Back in year 2016, global mayhem ensues as an uncommon idea started to make its way into mainstream news, the idea that inflation is actually a bad thing for the gold is slowly gaining traction.
According to Jim Rickards in September of the same year, the logic behind this trending news is simply the relation of the rate of inflation and the Fed’s decision to increase interest rates depending on the inflation.
As stated by some people, the gold doesn’t have yield, thus steeper interest rates will provide investors some yield. This will give investors the chance to to sell gold and buy Treasury notes for yield causing the gold prices to go down.
After the election of Trump as the forty fifth president of the United States of America, the notion of inflation is bad for the gold is starting to make an impact, with Trump’s extravagant promises which includes the $1 trillion public works program.

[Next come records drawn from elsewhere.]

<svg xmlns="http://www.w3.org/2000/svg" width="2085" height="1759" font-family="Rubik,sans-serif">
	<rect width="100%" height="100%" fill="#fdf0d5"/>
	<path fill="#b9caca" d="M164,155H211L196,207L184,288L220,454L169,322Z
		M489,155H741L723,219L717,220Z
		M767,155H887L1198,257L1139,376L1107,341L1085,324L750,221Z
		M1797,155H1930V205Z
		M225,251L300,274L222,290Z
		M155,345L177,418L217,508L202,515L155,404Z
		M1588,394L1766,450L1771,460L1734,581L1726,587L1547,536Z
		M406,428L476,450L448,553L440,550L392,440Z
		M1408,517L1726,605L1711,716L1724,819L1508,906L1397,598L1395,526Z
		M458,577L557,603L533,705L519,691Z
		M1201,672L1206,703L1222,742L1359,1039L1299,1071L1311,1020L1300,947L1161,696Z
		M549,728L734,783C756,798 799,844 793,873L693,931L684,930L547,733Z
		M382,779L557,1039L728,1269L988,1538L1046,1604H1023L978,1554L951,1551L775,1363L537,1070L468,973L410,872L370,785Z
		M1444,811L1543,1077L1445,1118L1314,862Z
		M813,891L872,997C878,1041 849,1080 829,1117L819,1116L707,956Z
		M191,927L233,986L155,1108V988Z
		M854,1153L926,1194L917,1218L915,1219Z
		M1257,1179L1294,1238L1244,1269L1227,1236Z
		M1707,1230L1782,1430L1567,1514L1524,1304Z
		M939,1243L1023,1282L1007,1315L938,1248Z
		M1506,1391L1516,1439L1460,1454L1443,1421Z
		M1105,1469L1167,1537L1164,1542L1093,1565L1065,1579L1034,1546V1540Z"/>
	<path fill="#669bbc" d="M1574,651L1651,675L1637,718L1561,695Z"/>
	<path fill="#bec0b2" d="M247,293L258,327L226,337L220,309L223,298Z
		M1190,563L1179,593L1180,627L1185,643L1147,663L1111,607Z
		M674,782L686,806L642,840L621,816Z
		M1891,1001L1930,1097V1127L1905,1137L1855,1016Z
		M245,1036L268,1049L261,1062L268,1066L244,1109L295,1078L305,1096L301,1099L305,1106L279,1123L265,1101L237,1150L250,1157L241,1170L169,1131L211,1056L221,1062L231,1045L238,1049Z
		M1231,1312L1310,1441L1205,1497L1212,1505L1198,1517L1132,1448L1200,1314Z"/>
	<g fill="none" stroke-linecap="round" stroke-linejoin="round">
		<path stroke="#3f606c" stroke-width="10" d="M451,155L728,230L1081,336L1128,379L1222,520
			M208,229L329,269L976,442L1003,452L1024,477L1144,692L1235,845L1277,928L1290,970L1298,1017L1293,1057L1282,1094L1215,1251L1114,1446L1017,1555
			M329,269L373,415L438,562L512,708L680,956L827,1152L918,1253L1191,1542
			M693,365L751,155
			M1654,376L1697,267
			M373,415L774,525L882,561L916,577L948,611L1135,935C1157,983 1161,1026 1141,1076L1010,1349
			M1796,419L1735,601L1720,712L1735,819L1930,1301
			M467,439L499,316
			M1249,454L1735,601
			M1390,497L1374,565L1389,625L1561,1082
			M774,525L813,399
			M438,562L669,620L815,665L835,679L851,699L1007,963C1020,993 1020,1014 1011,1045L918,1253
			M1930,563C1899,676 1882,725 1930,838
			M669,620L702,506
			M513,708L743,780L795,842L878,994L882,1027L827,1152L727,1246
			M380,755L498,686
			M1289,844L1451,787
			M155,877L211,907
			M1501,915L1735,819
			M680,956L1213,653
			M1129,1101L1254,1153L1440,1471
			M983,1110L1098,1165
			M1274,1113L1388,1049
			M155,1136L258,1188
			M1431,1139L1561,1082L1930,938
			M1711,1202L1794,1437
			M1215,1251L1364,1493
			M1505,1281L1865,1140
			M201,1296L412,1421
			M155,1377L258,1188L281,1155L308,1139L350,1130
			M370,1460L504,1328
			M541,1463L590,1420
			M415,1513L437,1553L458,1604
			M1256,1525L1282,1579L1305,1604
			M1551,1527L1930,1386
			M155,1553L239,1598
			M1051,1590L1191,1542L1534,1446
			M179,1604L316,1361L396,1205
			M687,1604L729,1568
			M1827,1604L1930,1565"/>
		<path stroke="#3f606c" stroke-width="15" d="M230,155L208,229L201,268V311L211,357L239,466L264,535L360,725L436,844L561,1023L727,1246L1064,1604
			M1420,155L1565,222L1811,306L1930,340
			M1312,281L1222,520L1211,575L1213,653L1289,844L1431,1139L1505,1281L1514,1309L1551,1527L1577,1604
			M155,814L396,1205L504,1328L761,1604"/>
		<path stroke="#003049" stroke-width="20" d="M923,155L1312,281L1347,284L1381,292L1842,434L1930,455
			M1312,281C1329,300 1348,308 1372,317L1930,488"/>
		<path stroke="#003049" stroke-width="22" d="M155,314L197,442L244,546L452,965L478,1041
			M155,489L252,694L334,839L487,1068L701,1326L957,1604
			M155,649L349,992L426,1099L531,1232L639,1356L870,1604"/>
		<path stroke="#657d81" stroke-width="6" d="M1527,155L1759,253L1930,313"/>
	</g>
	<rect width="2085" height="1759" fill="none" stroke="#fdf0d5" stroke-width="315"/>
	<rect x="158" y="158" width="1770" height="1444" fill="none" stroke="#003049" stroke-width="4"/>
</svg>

According to The Week, the fiscal stimulus could only push the inflation in to overdrive, this activity might weigh on the non yielding gold. The Week also added that the gold struggles when interest rates are climbing.
Jim Rickards was straight to the point when he told that this logic was painfully wrong in so many ways. According to him, almost everything was out of place with the idea that inflation could be bad for the gold.
The Federal Reserve aims to control the inflation, however, the real goal of the organization are negative real rates wherein the inflation is higher that the nominal rates.
The most successful connection happens with gold and strong inflation hikes. Little to average increases in inflation or diminishing inflation does not have a material impact on gold prices in either direction.
The Federal Reserve will gain nothing by increasing interest rates without the fast inflation rate. And yet, this is exactly the time when the gold is successful in maintaining its wealth. Take scenario in the 1970’s for example, when the United States was on the verge of hyperinflation.
The ten year yield Treasury note fell a smidge under 7 percent while the price of gold was at $135 in the year 1977. And for the next three straight years, the gold continued on its path to higher prices. As the calendar hit the year 1980, the gold was trading at a peak of $850 in January while the ten year Treasury yield was at 11 percent.
Volcker ended the 70s inflation by means of pushing interest rates higher than the inflation rate. With the likelihood of a free spending Trump administration setting off inflation, the Fed can increase interest rates and still maintain them under the rate of inflation, these are the negative real rates Rickards was talking about.
To simply sum up everything, the yellow metal may act as an inflation hedge in certain conditions only, such as high inflation which commonly comes with concerns about the current situation of the greenback and the international monetary system.